Voluntary Federal inspection for animals not covered under mandatory inspection (i.e., buffalo, rabbit, reindeer, elk, deer, antelope) is handled under the Agricultural Marketing Act. This Act gives the Secretary of Agriculture the authority to take whatever steps are necessary to make the product marketable. The FSIS inspector must have knowledge about that particular species and the carcass must fit available equipment in the plant. Businesses that request voluntary inspection must pay an hourly fee for the service whereas mandatory inspection is funded by tax dollars.
For voluntary inspection, the mark of inspection (as referenced in 9 CFR 352.7-Marking Inspected Products)illustrates the mark to be the shape of a triangle for exotic species.

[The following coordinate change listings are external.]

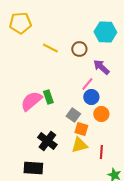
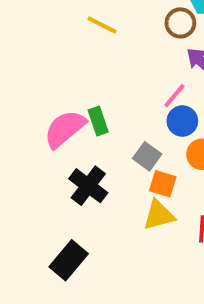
brown circle: (79, 49) -> (180, 23), moved
black cross: (47, 141) -> (88, 186), moved
black rectangle: (33, 168) -> (69, 260), turned -54

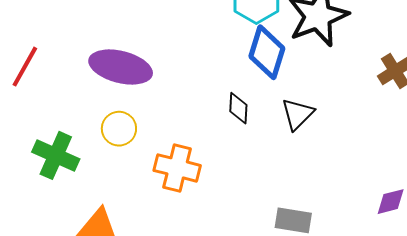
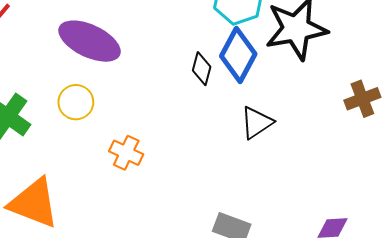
black diamond: (238, 108) -> (202, 69), moved
orange cross: (177, 168) -> (126, 153), size x0.7

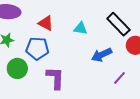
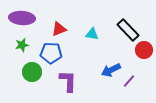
red triangle: (46, 23) -> (59, 29), turned -49
blue arrow: (102, 55) -> (111, 70), moved

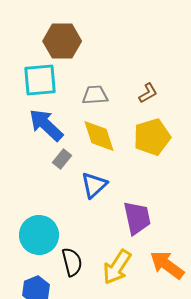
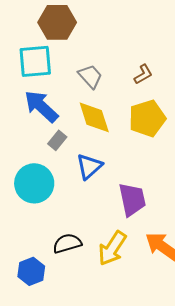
gray trapezoid: (95, 95) -> (90, 76), turned 52
cyan circle: (39, 235) -> (34, 183), moved
black semicircle: (72, 262) -> (67, 243), turned -92

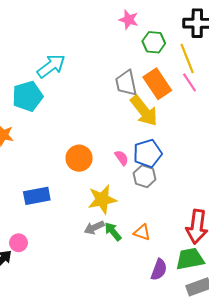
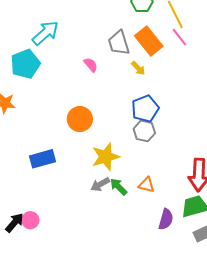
yellow arrow: (144, 111) -> (138, 68), size x0.5
pink semicircle: (122, 158) -> (91, 65), moved
pink circle: (18, 243) -> (30, 220), moved

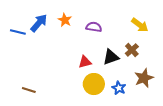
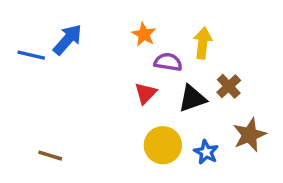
orange star: (65, 20) -> (144, 34), moved
yellow arrow: (140, 25) -> (203, 43), moved, turned -120
purple semicircle: (94, 27) -> (168, 62), moved
red triangle: (85, 62) -> (146, 93), moved, turned -32

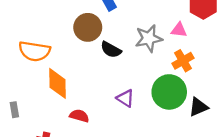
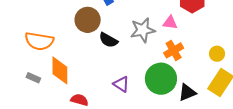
gray rectangle: (14, 110) -> (33, 78), moved, turned -56

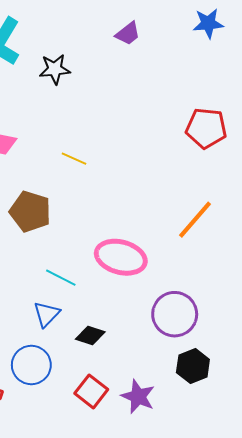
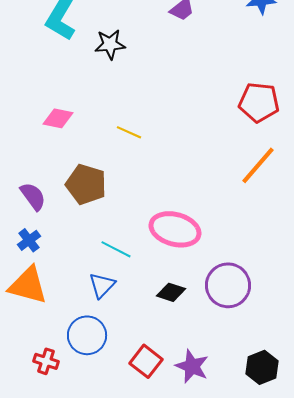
orange line: (195, 220) -> (258, 165), moved
black diamond: (90, 336) -> (171, 292), moved
black hexagon: (193, 366) -> (262, 367), moved

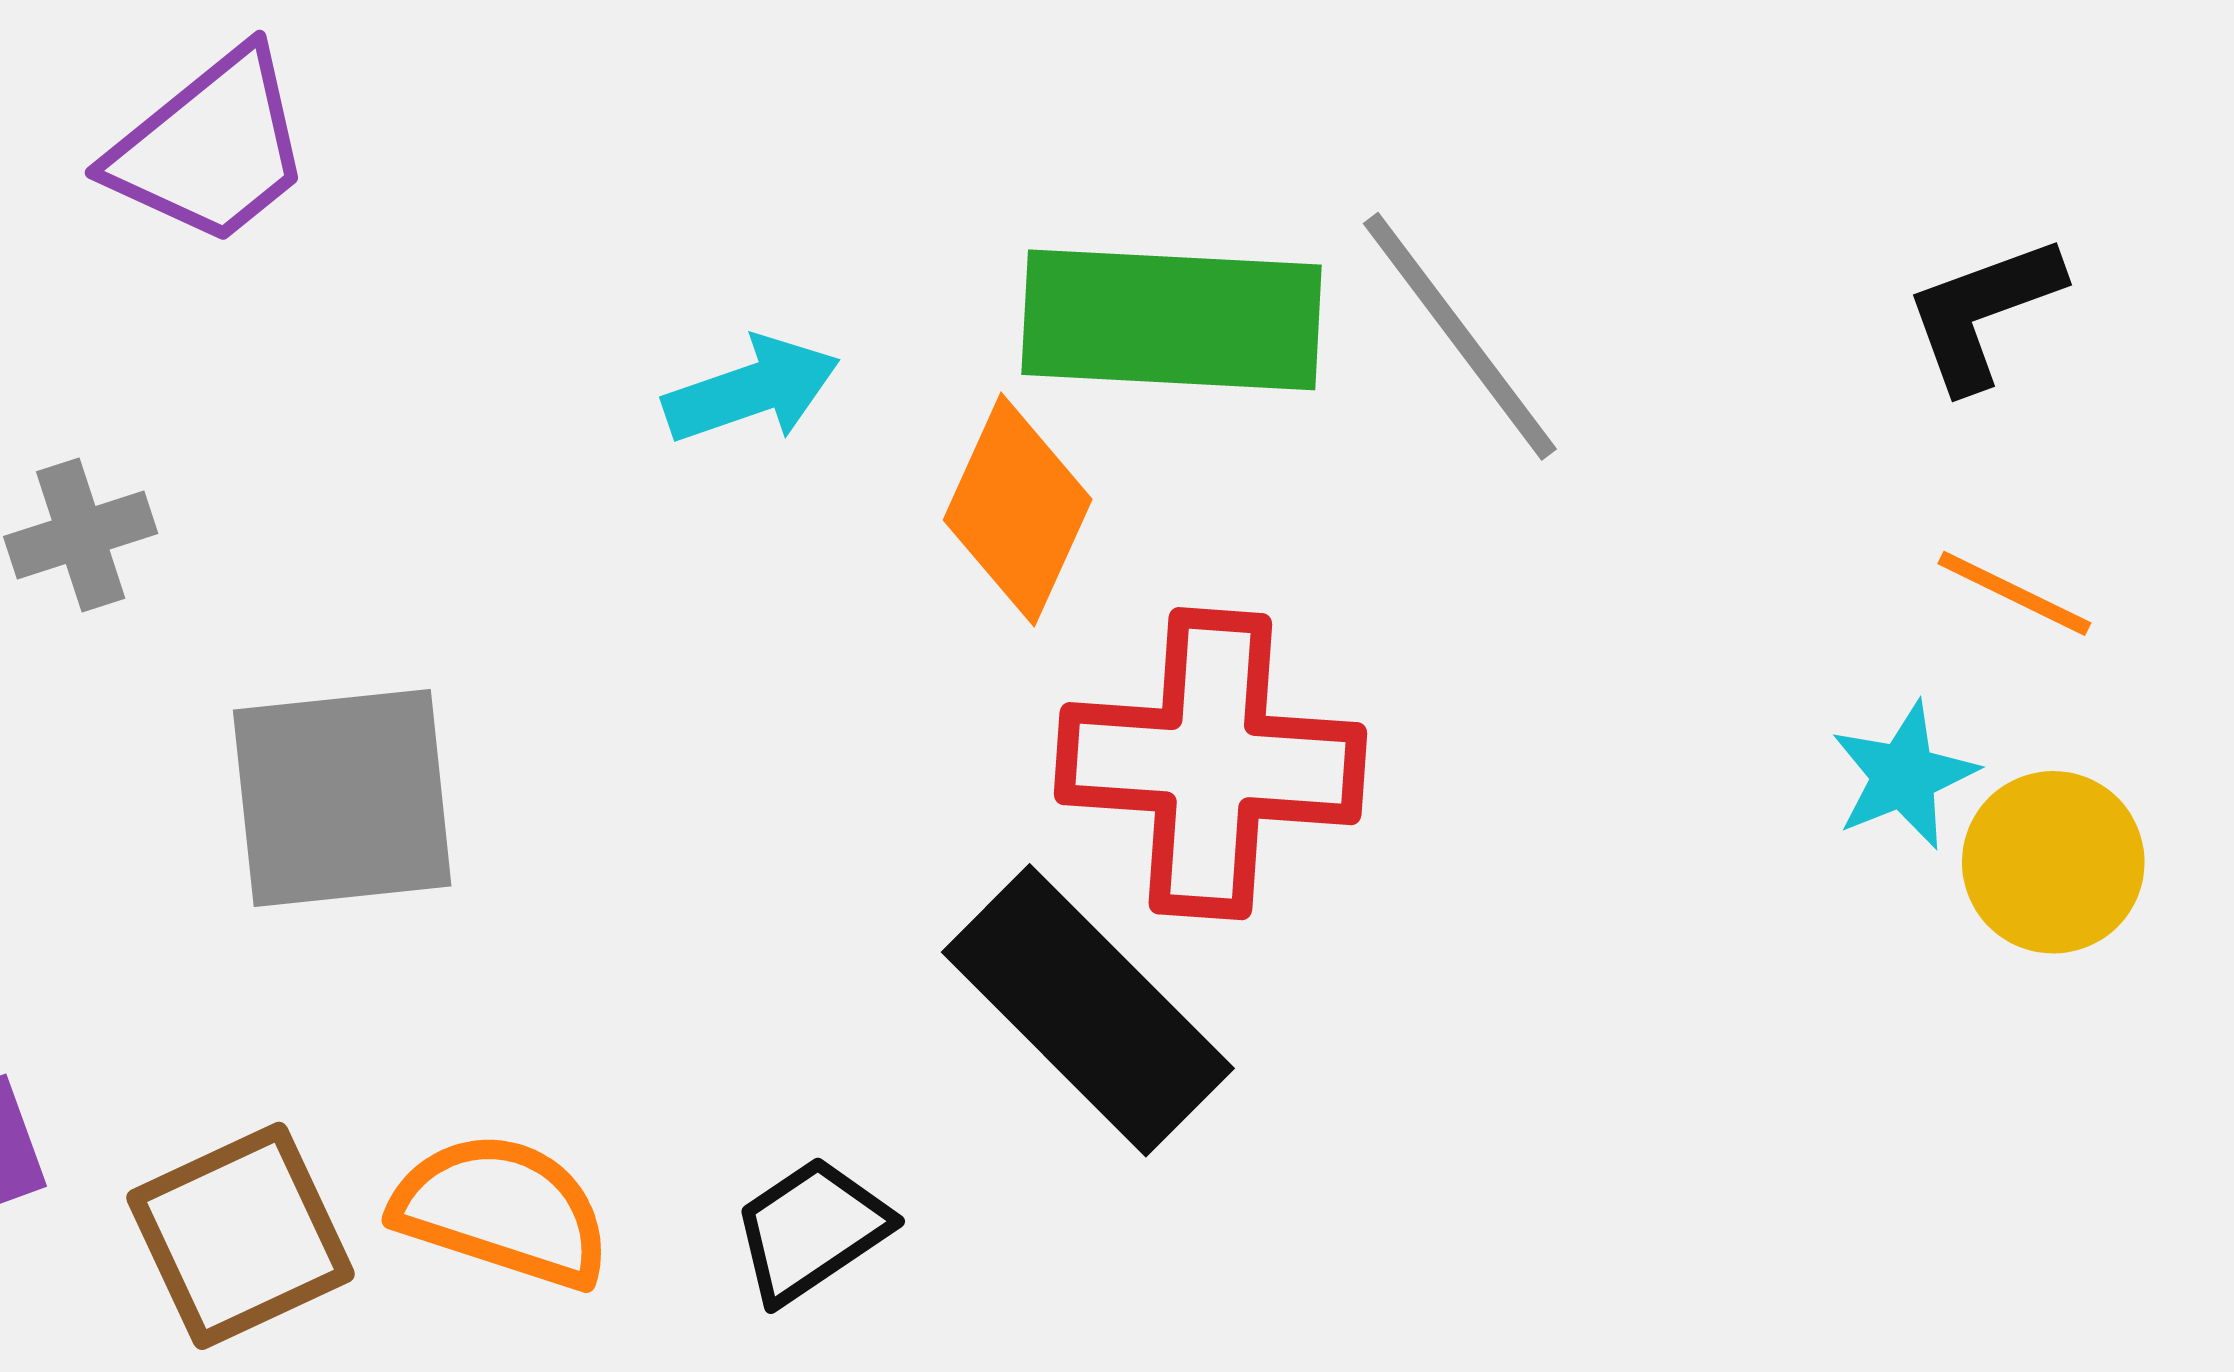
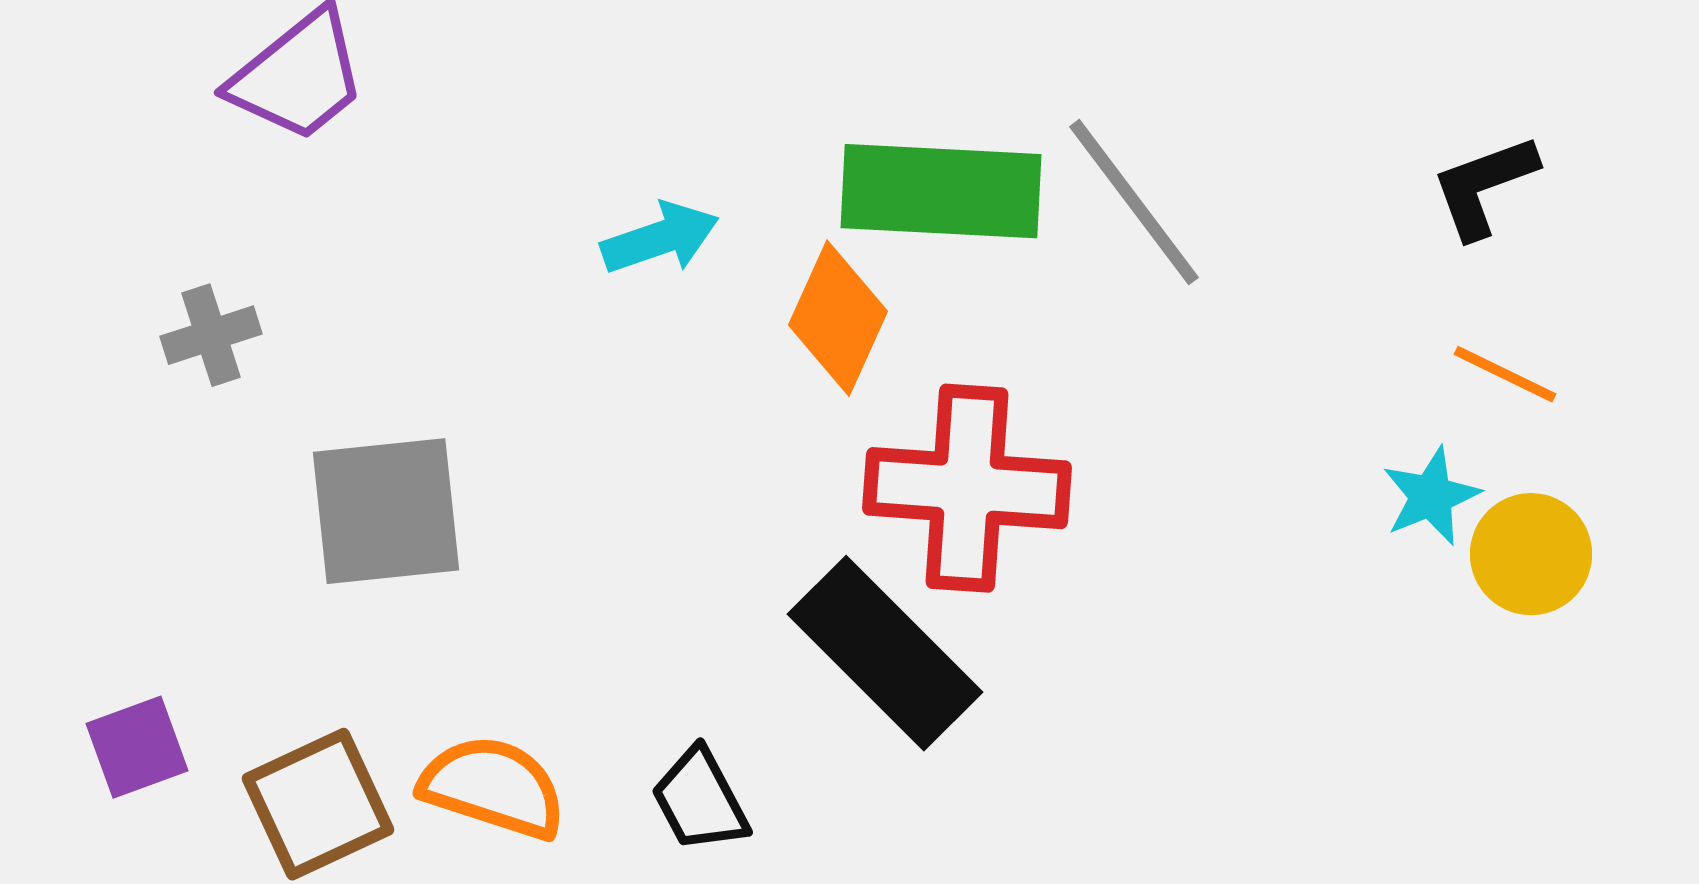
black trapezoid: (811, 1230) -> (700, 800), turned -84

This triangle stamp means that the meat product was inspected by USDA, but USDA triangle stamp guidelines make it perfectly legal to cross yaks with cattle and sell meat from the hybrid offspring labelled as “yak”!
USYAKS Meat Certification
USYAKS believes that meat from hybrids is inferior to meat from full-blooded yaks. In 2020 the Board of Directors authorized the USYAKS Certified Yak Meat program. If you’d like to know that the meat you buy is from a yak, and not from a hybrid, look for this medallion:
Meat packaged with this logo has come from yaks that have undergone genetic screening to ensure that the meat in the package comes from a yak and not a hybrid.
To earn this label a yak breeder must submit a DNA sample for each participating yak to the registrar of USYAKS. The registrar submits the DNA sample to Neogen Genomics where the DNA is screened for cattle gene introgression. Yaks participating in the Certification program are required to pass the screening at exactly the same high standard as is used by the Association for Full-Blood Registered yaks.